Every single time I hear the show as it’s coming together, I cry. Not because this is the fulfillment of a dream come true, which it is, but because the show is so deeply moving. ICKY: A Radio Musical marks this extraordinary moment in history from a child’s point of view. It also gave employment to theater professionals and musicians unable to work because of the pandemic. But more than all of that, ICKY was a lifeline for the cast of kids, and gave them a purposeful pandemic project to pull them through what we were all told was the worst winter of our lifetimes. ICKY invites further conversations between families about the emotional impact that CoViD has had on their kids.
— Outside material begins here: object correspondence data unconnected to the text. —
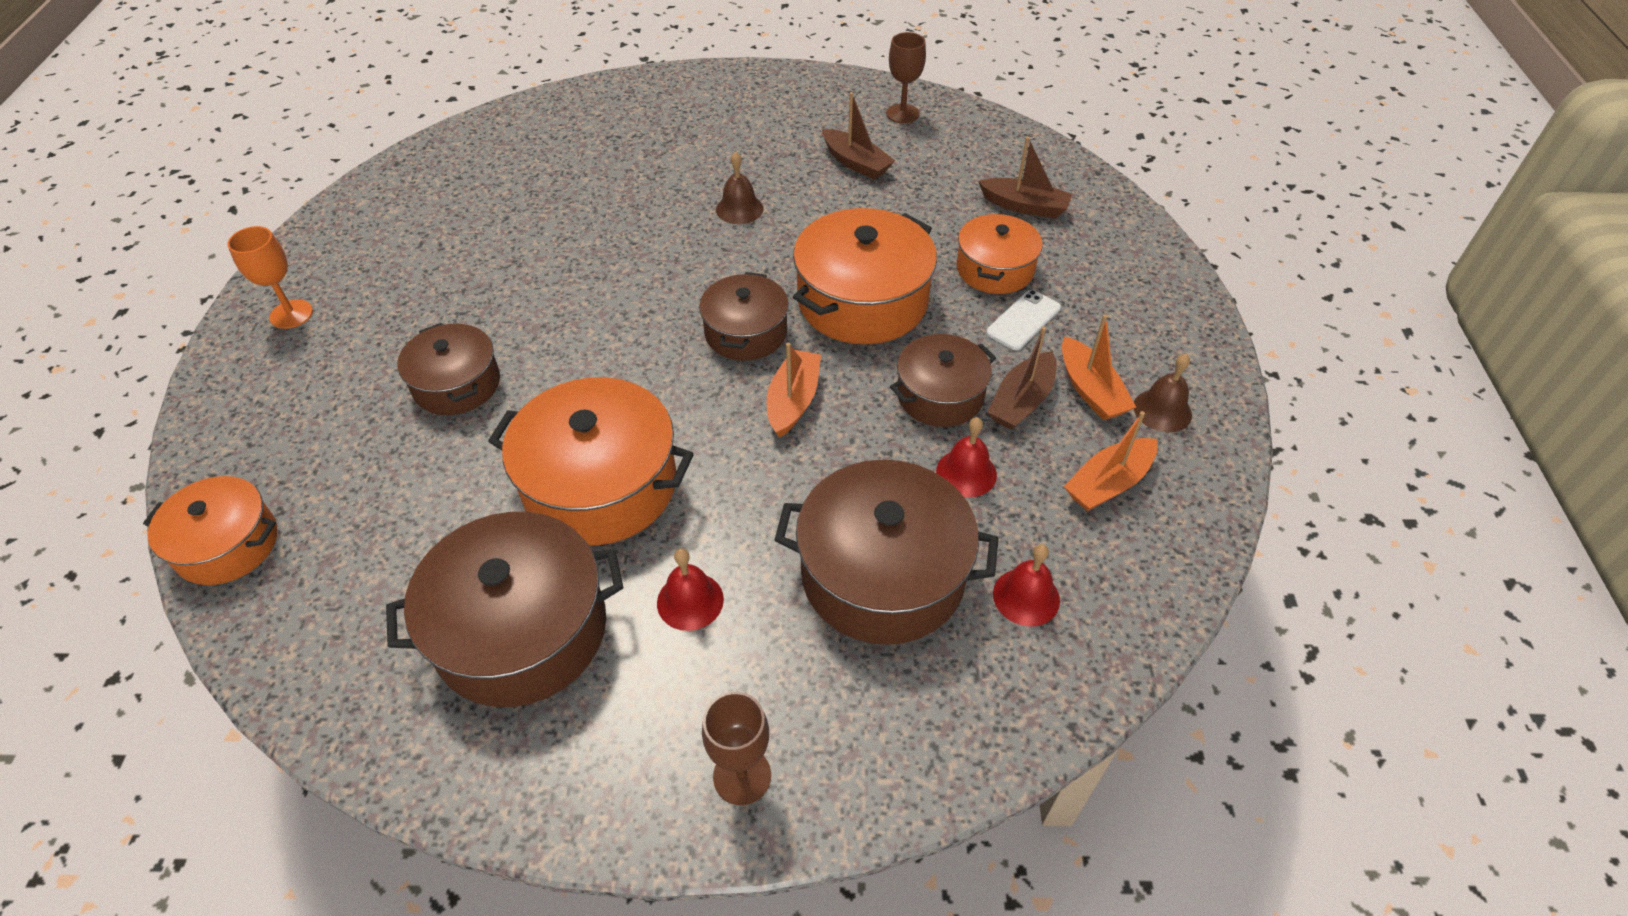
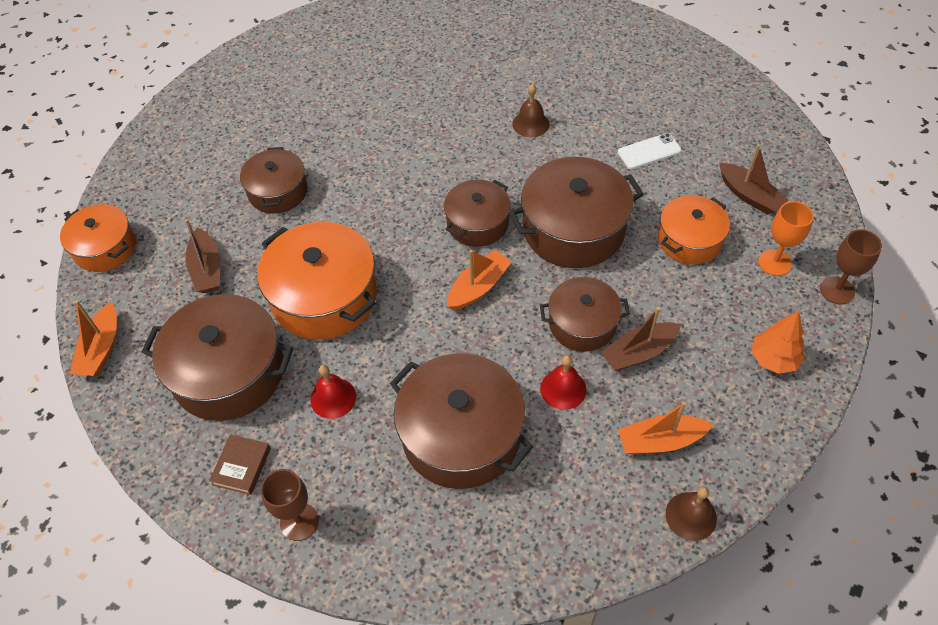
camera: 30 degrees right, 5 degrees up
(291, 314) = (209, 105): orange goblet -> orange goblet (774, 262)
(616, 743) = (242, 466): none -> brown book
(856, 163) = (640, 114): brown boat -> brown boat (207, 269)
(862, 301) = (573, 229): orange pot -> brown pot
(902, 114) = (704, 82): brown goblet -> brown goblet (837, 290)
(1023, 320) = (683, 290): white phone -> white phone (649, 151)
(1026, 597) = (546, 494): red bell -> none
(1090, 390) = (697, 365): orange boat -> orange boat (101, 349)
(1161, 354) = (773, 359): none -> orange tree
(1162, 410) = (742, 403): brown bell -> brown bell (691, 516)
We have also created a curriculum guide for teachers to be able to use the musical in classrooms around the nation, while meeting educational standards. The year of the pandemic has given us an opportunity to evaluate the mental health of the children in our care. We are so proud to make a piece of art that expresses what kids have been going through all year. ICKY captures the remarkable resilience our kids have modeled for us all.
ICKY: A Radio Musical has it’s world premiere on Sunday May 2 at 4pm MT on Zoom, and the public is invited to come hear the musical with our cast and creatives. The 35 minute musical will be followed by a Q&A with the cast and creative team, and will be released for radio broadcast worldwide May 10 to 16. It airs on KUNM 89.9fm on Saturday May 15 at 9:00am.
A downloadable version will be available for free on May 16 at ChildrensHour.org.
The show was produced thanks to a grant from the Albuquerque Community Foundation and McCune Foundation, along with funding by the ACF Conscience of Society Fund, Molly Madden, Jeffrey Squires, Meredith Stevenson, Judy Brown, Henry Shonard, and the many Friends of The Children’s Hour who support our work with their donations to our nonprofit.